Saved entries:
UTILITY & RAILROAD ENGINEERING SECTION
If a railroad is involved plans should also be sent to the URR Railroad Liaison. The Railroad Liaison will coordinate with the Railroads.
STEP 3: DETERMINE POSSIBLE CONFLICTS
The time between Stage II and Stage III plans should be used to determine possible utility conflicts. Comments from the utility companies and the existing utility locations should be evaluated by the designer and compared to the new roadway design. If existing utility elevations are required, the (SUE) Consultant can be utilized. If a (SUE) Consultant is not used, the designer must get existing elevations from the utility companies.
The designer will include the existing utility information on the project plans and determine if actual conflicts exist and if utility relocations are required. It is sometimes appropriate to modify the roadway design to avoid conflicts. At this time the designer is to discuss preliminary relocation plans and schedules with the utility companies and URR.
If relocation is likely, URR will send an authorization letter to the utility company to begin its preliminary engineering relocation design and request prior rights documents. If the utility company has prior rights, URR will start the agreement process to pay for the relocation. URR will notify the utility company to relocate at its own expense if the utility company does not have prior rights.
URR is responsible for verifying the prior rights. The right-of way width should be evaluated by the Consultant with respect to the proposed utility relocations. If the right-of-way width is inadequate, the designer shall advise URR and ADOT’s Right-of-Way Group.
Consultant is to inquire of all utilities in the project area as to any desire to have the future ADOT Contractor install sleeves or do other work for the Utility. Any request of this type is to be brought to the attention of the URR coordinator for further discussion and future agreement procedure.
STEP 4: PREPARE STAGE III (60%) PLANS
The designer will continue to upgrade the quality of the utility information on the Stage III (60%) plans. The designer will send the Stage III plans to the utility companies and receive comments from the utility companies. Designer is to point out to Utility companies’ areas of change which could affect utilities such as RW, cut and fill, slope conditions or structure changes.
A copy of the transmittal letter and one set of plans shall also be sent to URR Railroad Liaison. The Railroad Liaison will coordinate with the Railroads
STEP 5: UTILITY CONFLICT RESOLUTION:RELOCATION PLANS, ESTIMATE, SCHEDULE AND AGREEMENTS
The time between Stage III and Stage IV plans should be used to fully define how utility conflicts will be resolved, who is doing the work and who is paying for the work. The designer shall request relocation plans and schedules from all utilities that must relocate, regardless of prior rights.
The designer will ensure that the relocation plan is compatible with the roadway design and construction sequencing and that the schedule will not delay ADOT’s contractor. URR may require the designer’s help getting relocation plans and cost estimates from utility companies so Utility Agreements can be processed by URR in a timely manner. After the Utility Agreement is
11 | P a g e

Your instructions: Output only the lines from the one that contains "The designer will ensure" through the last line of the data above, each restated exactly.

Response:
The designer will ensure that the relocation plan is compatible with the roadway design and construction sequencing and that the schedule will not delay ADOT’s contractor. URR may require the designer’s help getting relocation plans and cost estimates from utility companies so Utility Agreements can be processed by URR in a timely manner. After the Utility Agreement is
11 | P a g e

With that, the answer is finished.